Regular travelers on American and Delta have long been used to flying on CRJ-900s, but United travelers have never had that experience. This changes on March 3 now that United has finally loaded the first Mesa-operated CRJ-900 flight for the airline.
Sure, United has had CRJ-700s (and CRJ-550s) under its brand for ages, but for some reason it has never had a CRJ-900. Delta has more than 150 split between Endeavor (over 100) and SkyWest. Meanwhile, American has nearly 75 under PSA… and it had 60+ with Mesa. That has shrunk and now it’s going away completely as I’ve written here before.
The transition to United is not wasting any time. Though Mesa will continue flying for American through April 3, it will now start flying for United a month earlier than that. This isn’t a problem for Mesa, which may seem surprising since it has been short on pilots for a long time. But it’s important to look at block hours to understand why this is won’t be an issue.
Mesa CRJ-900 Block Hours per Day
At the end of February, in just a couple days, Mesa’s flying for American is slashed in half. This isn’t just an abrupt stop but rather a somewhat organized wind-down. Then, just 3 days later, United will step in. The flying for both American and United combined in that first month is below what Mesa is doing alone for American in February, but that’s likely because it’s a logistical challenge to make all this flying work together.
When it starts in March, United will have it solely from the Houston/IAH hub to:
- Albuquerque (starts March 17)
- Birmingham (starts March 3)
- Dallas/Fort Worth (starts March 3)
- El Paso (starts March 4)
- Harlingen (starts March 17)
- Lafayette (starts March 26)
- Louisville (starts March 4)
- McAllen (starts March 3)
- Phoenix (starts March 3)
- Springfield, MO (starts March 26)
- Tulsa (starts March 26)
- Wichita (starts March 26)
There is also on-and-off service to Little Rock and Oklahoma City. These are all the kind of markets you’d expect to see as a good starting point to the rollout. They’re relatively close markets to Houston that have decent demand with multiple frequencies to protect in case of… shall we say, irregular operations. The only outliers are those that are there for a different reason: Dallas/Fort Worth and Phoenix.
Remember, Mesa has been operating exclusively from the DFW and Phoenix hubs for American for several years, and it has said it will keep all existing bases.

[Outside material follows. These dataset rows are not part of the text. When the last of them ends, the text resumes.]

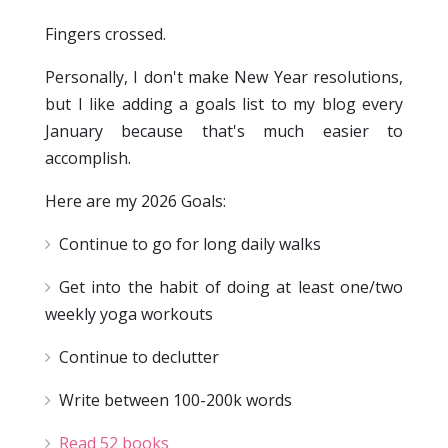
Fingers crossed.
Personally, I don't make New Year resolutions,
but I like adding a goals list to my blog every
January because that's much easier to
accomplish.
Here are my 2026 Goals:
Continue to go for long daily walks
Get into the habit of doing at least one/two
weekly yoga workouts
Continue to declutter
Write between 100-200k words
Read 52 books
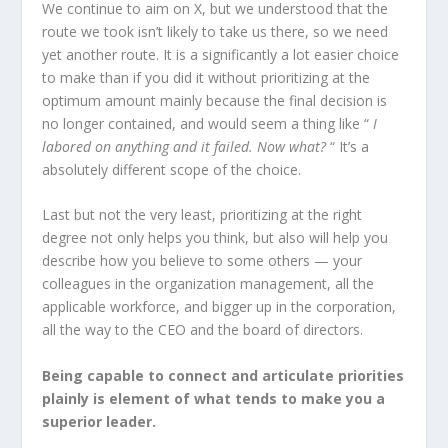
We continue to aim on X, but we understood that the
route we took isn’t likely to take us there, so we need
yet another route. It is a significantly a lot easier choice
to make than if you did it without prioritizing at the
optimum amount mainly because the final decision is
no longer contained, and would seem a thing like “
I
labored on anything and it failed. Now what?
“ It’s a
absolutely different scope of the choice.
Last but not the very least, prioritizing at the right
degree not only helps you think, but also will help you
describe how you believe to some others — your
colleagues in the organization management, all the
applicable workforce, and bigger up in the corporation,
all the way to the CEO and the board of directors.
Being capable to connect and articulate priorities
plainly is element of what tends to make you a
superior leader.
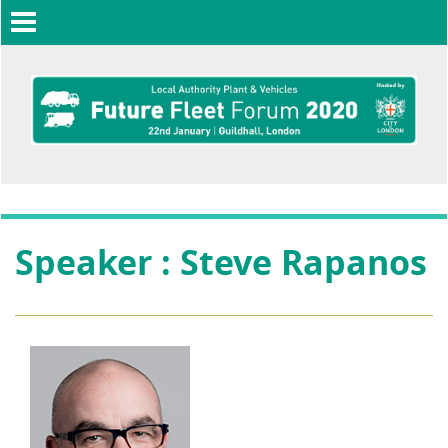
Toggle
navigation
Speaker : Steve Rapanos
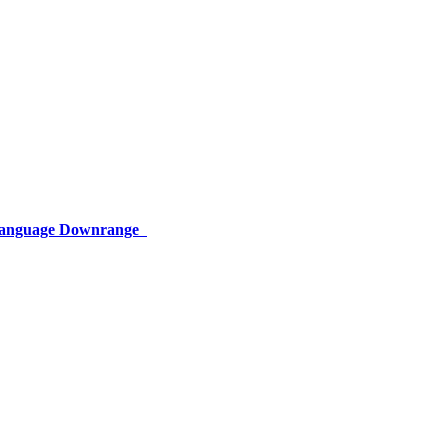
 Language Downrange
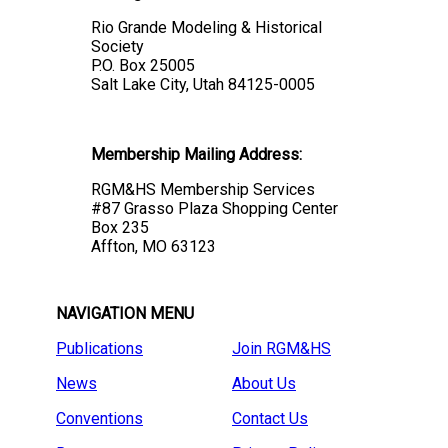
Rio Grande Modeling & Historical
Society
P.O. Box 25005
Salt Lake City, Utah 84125-0005
Membership Mailing Address:
RGM&HS Membership Services
#87 Grasso Plaza Shopping Center
Box 235
Affton, MO 63123
NAVIGATION MENU
Publications
Join RGM&HS
News
About Us
Conventions
Contact Us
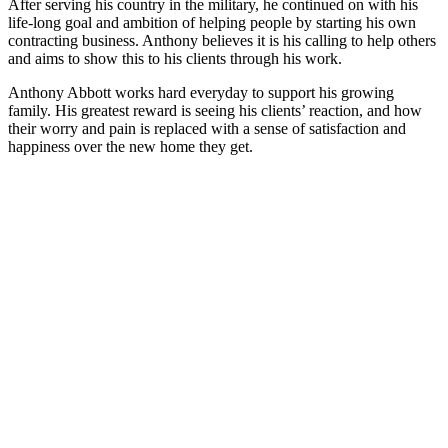
After serving his country in the military, he continued on with his
life-long goal and ambition of helping people by starting his own
contracting business. Anthony believes it is his calling to help others
and aims to show this to his clients through his work.
Anthony Abbott works hard everyday to support his growing
family. His greatest reward is seeing his clients’ reaction, and how
their worry and pain is replaced with a sense of satisfaction and
happiness over the new home they get.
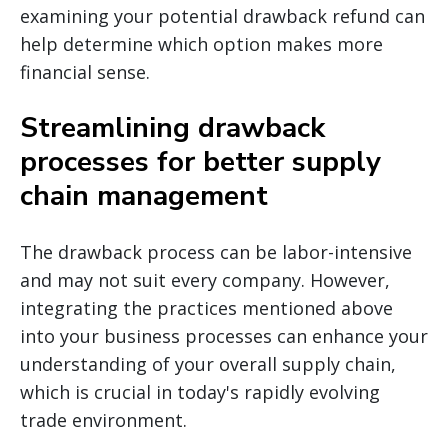
examining your potential drawback refund can
help determine which option makes more
financial sense.
Streamlining drawback
processes for better supply
chain management
The drawback process can be labor-intensive
and may not suit every company. However,
integrating the practices mentioned above
into your business processes can enhance your
understanding of your overall supply chain,
which is crucial in today's rapidly evolving
trade environment.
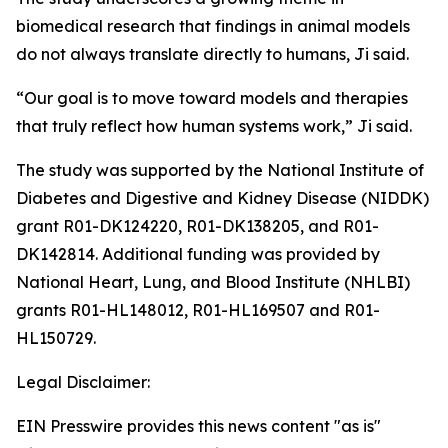
biomedical research that findings in animal models
do not always translate directly to humans, Ji said.
“Our goal is to move toward models and therapies
that truly reflect how human systems work,” Ji said.
The study was supported by the National Institute of
Diabetes and Digestive and Kidney Disease (NIDDK)
grant R01-DK124220, R01-DK138205, and R01-
DK142814. Additional funding was provided by
National Heart, Lung, and Blood Institute (NHLBI)
grants R01-HL148012, R01-HL169507 and R01-
HL150729.
Legal Disclaimer:
EIN Presswire provides this news content "as is"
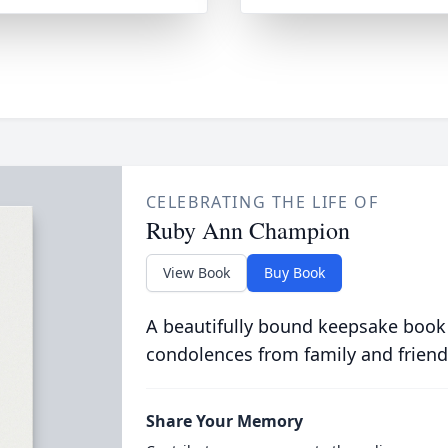
CELEBRATING THE LIFE OF
Ruby Ann Champion
View Book
Buy Book
A beautifully bound keepsake book
condolences from family and friend
Share Your Memory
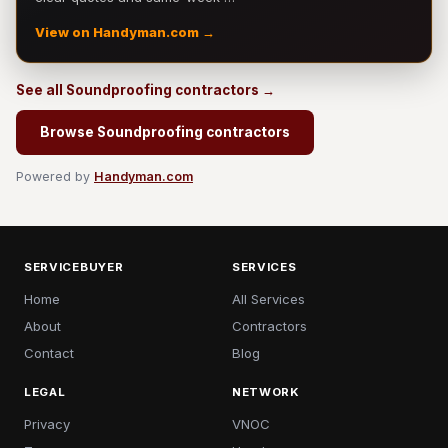
View on Handyman.com →
See all Soundproofing contractors →
Browse Soundproofing contractors
Powered by
Handyman.com
SERVICEBUYER
SERVICES
Home
All Services
About
Contractors
Contact
Blog
LEGAL
NETWORK
Privacy
VNOC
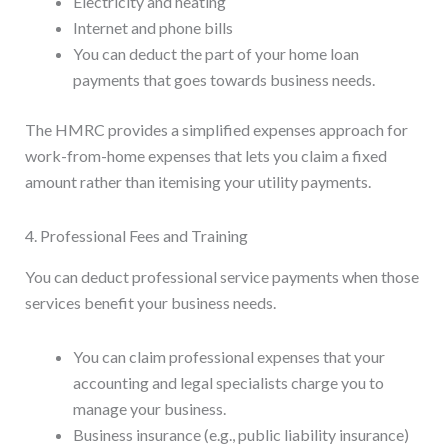
Electricity and heating
Internet and phone bills
You can deduct the part of your home loan
payments that goes towards business needs.
The HMRC provides a simplified expenses approach for
work-from-home expenses that lets you claim a fixed
amount rather than itemising your utility payments.
4. Professional Fees and Training
You can deduct professional service payments when those
services benefit your business needs.
You can claim professional expenses that your
accounting and legal specialists charge you to
manage your business.
Business insurance (e.g., public liability insurance)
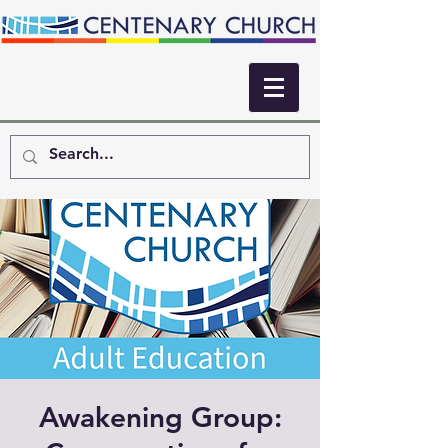
Awakening Group:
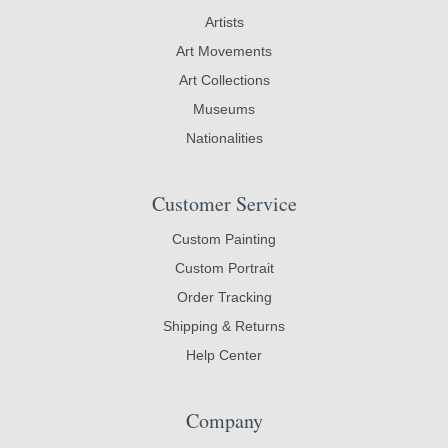
Artists
Art Movements
Art Collections
Museums
Nationalities
Customer Service
Custom Painting
Custom Portrait
Order Tracking
Shipping & Returns
Help Center
Company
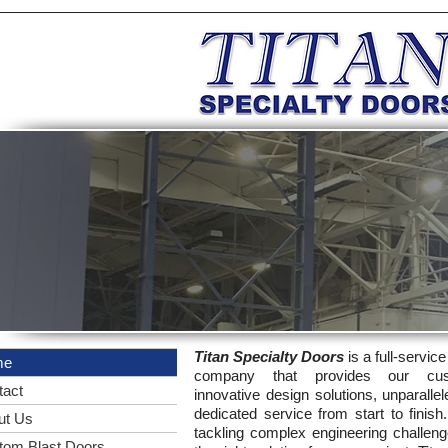
Titan Specialty Doors
is a full-servic
me
company that provides our cus
tact
innovative design solutions, unparallel
dedicated service from start to finish
ut Us
tackling complex engineering challeng
tom Blast Doors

It really had no choice since forcing base closures could risk more employees leaving the airline. It absolutely can’t afford that.
Mesa will end up having bases in Denver and Houston, but in the beginning, it will have to rely on shuttling crews back and forth. That’s why the DFW and Phoenix flights exist. They will each have between 1 and 3 daily flights varying by day in that first month. Those flights are able to be sold but they really exist as crew transports and are incremental flying over the existing schedule, for the most part.
Once Mesa stops flying for American on April 3, it’ll be just a couple more days until the next ramp up. On April 7, United adds Mesa from Houston to Baton Rouge, Corpus Christi, Memphis, Midland, Oklahoma City, St Louis, and San Antonio. That holds until May 5 when United moves Mesa into its second hub in Denver.
On May 5, service starts from Denver to Casper, Dallas/Fort Worth, Grand Junction, Little Rock, Springfield (MO), Tulsa, and Wichita. If this list looks familiar, it’s because a lot of these markets are the ones that Mesa will initially fly from Houston. I’m assuming this makes it easier for Mesa to route airplanes and crews in the early days.
It’s not until Denver – Phoenix starts on June 2 that we see more growth in Denver. That day sees flying also begin to Bozeman, El Paso, and Oklahoma City. And that’s about the extent of what we know now.
At this point, United only has filed Mesa CRJ-900 flying through June 22. Presumably we will see the rest of the schedule filled out soon enough, but this is at least a start.
In the long run, I’d imagine Mesa will do what it can to hire people into new Denver and Houston bases, so it can ramp down flying to Dallas/Fort Worth and Phoenix and use those airplanes for better flying that is more suited to them.
This is not a simple transition for Mesa, but it looks to at least be well-planned. Let’s see if the airline can pull it off without significant disruption.